“This is a great park. I built this place not to make money, I built this place for passion,” Oakley said during the hearing, “I’ve been around Land of Illusion since 1997, I have personally never taken one penny, one wage out of Land of Illusions, I’ve done nothing but put money into it. I think that’s a good citizen and the kind of partner Butler County wants.”
The Butler County Planning Commission and the county Rural Zoning Commission denied the rezoning request. Neighbors have opposed the expansion, citing concerns over noise, traffic and other problems associated with a development of this size.
Zeb Acuff, the commissioners’ planning administrator, said there are unanswered questions.
“Staff believes that resubmittal of the application is premature, without addressing the pertinent public health and safety concerns of traffic problems and road improvements, sanitary and waste water treatment and the ability of local emergency services to adequately serve the proposed development,” Acuff said.
Oakley’s attorney, Scott Phillips, pushed back on criticism by neighbors. He said in 15 years there have been no noise complaints until recently when three were reported and there have only been 13 crime-related calls and two to three EMS runs to park since 2015.
He told the commissioners at the preliminary approval stage the developer is not required to provide in-depth environmental and traffic studies. He said if the commissioners deny the preliminary plans it would “would constitute a regulatory taking” of Oakley’s property and expose the county to a lawsuit.

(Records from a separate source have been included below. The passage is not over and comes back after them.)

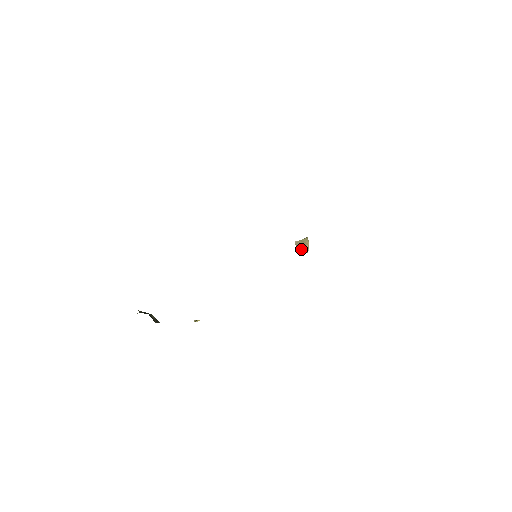
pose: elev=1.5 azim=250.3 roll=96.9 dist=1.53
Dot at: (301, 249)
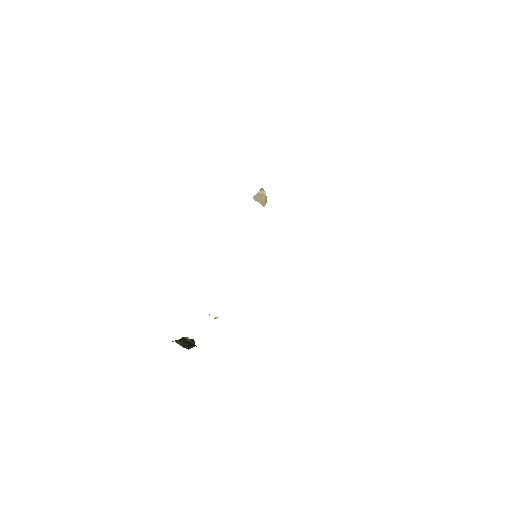
Dot at: (261, 202)
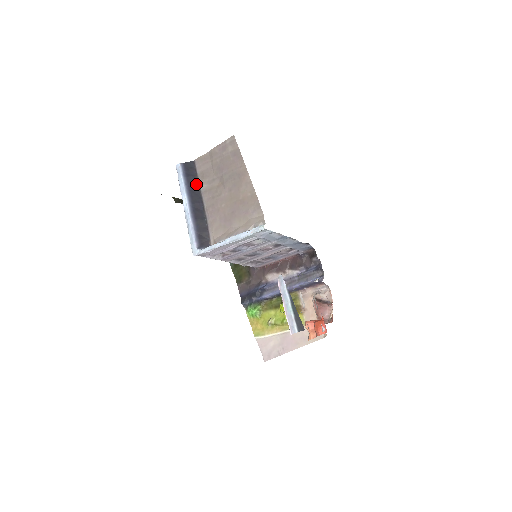
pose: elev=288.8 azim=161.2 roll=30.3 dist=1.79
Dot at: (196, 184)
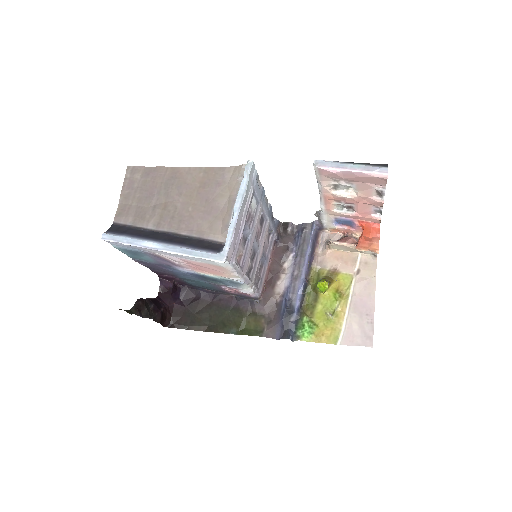
Dot at: (141, 231)
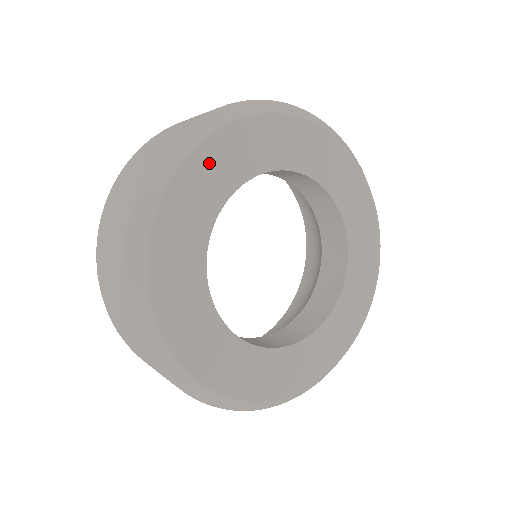
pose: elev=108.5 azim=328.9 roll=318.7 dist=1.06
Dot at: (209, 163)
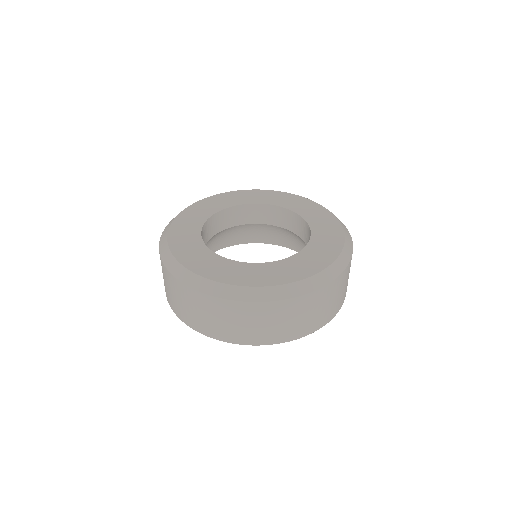
Dot at: (199, 208)
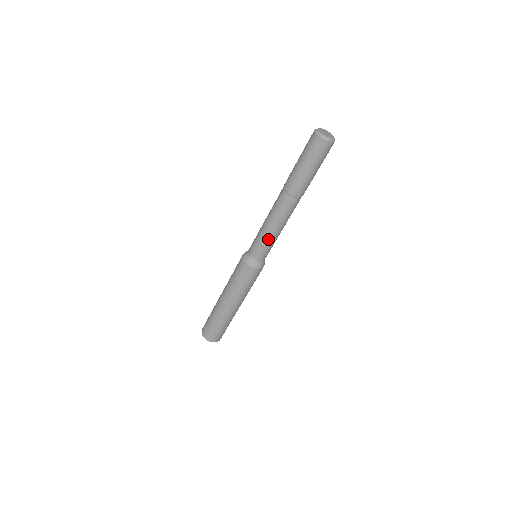
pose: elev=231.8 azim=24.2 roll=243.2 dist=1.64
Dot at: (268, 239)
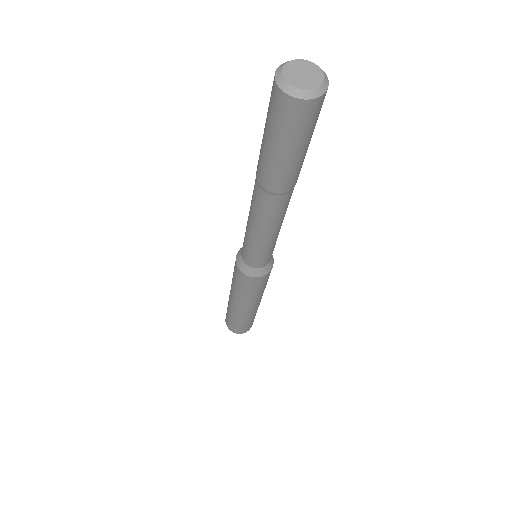
Dot at: (271, 245)
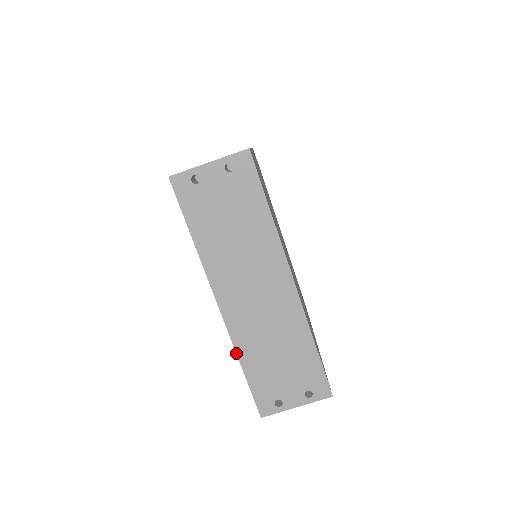
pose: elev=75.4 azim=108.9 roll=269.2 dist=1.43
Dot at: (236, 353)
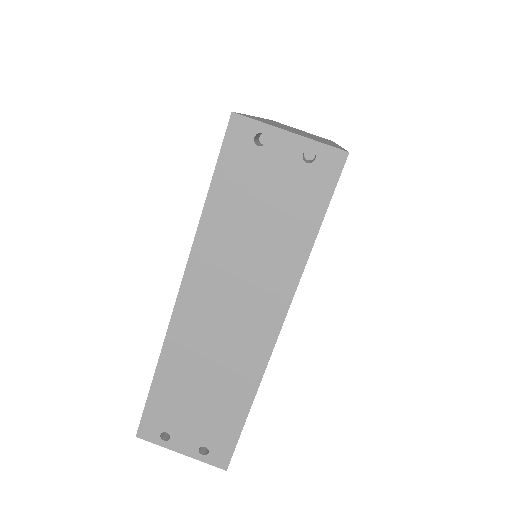
Dot at: (159, 356)
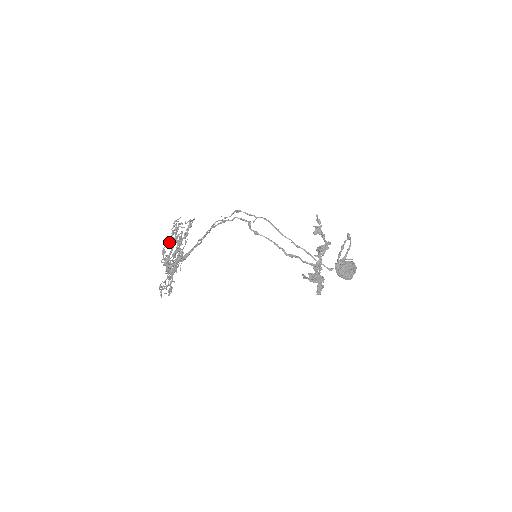
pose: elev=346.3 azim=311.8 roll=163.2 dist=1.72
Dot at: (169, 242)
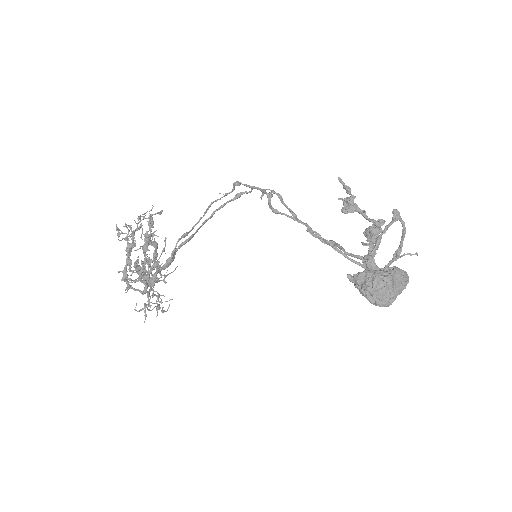
Dot at: (132, 248)
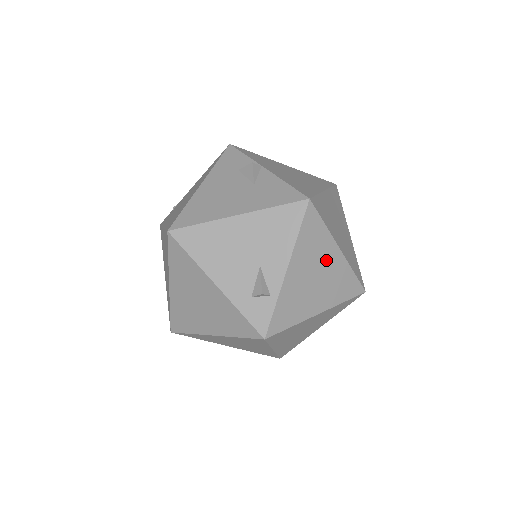
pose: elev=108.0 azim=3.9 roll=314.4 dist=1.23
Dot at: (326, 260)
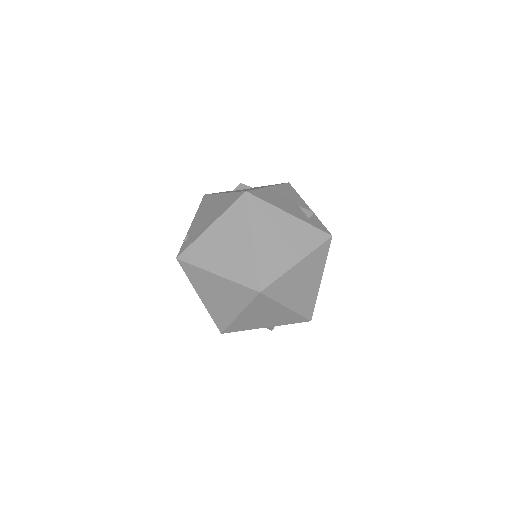
Dot at: occluded
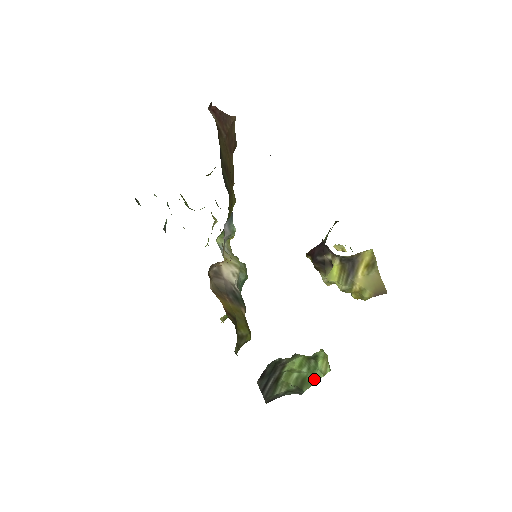
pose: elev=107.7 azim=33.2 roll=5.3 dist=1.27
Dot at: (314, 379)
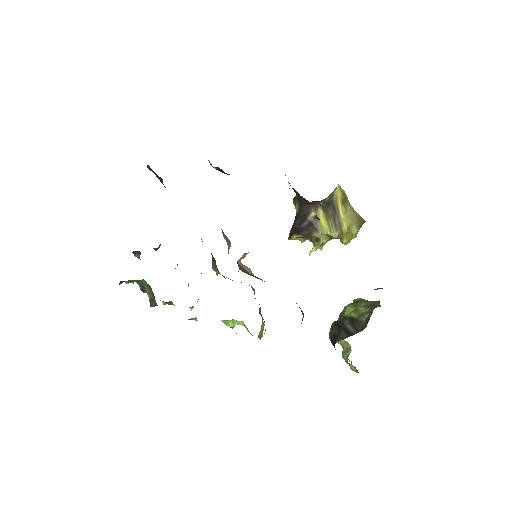
Dot at: (376, 302)
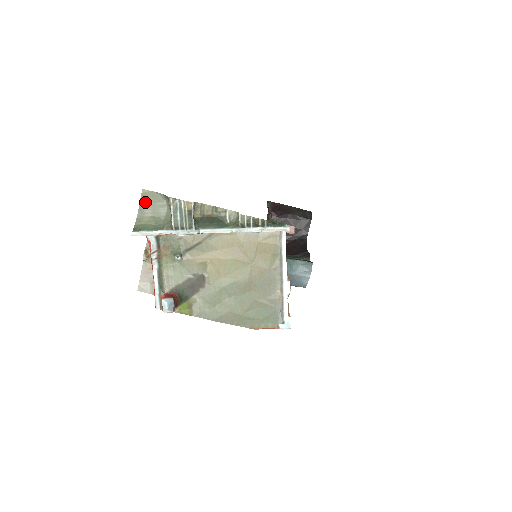
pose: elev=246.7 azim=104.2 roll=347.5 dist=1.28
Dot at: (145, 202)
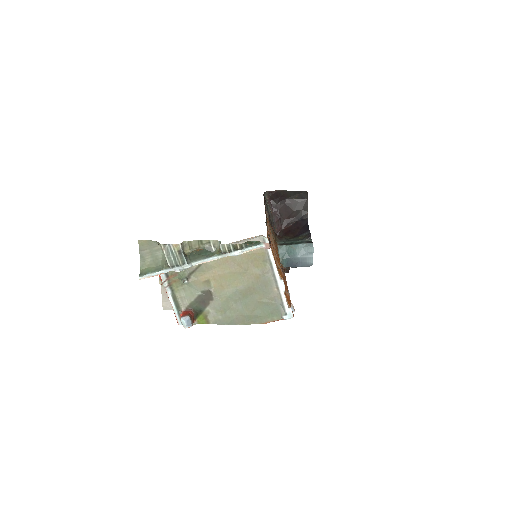
Dot at: (143, 250)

“A much more prudent approach is to approve the application,” Phillips said. “The zoning commission will review each and every final phase and if we don’t meet the requirements for storm water, traffic and all the other engineering things that are supposed to be done at the final stage, we will not get out permit.”
An attorney representing multiple neighbors warned the commissioners Oakley has not always followed the rules, constructing buildings without permits, hiring under age workers and host of other alleged infractions.
“The majority of Madison Twp. residents oppose this zoning change,” attorney Joe Lucas said. “Small business owners, day laborers, skilled tradesmen, attorneys, farmers, township trustees and even a former fortune 500 president all came as Madison Twp. residents and spoke in opposition,” he said about previous hearings. “Why is that, well a number of reasons come to mind, Land of Illusion and Mr. Oakley have been bad neighbors for a long time.”
The commissioners had no questions and said they would have a decision soon.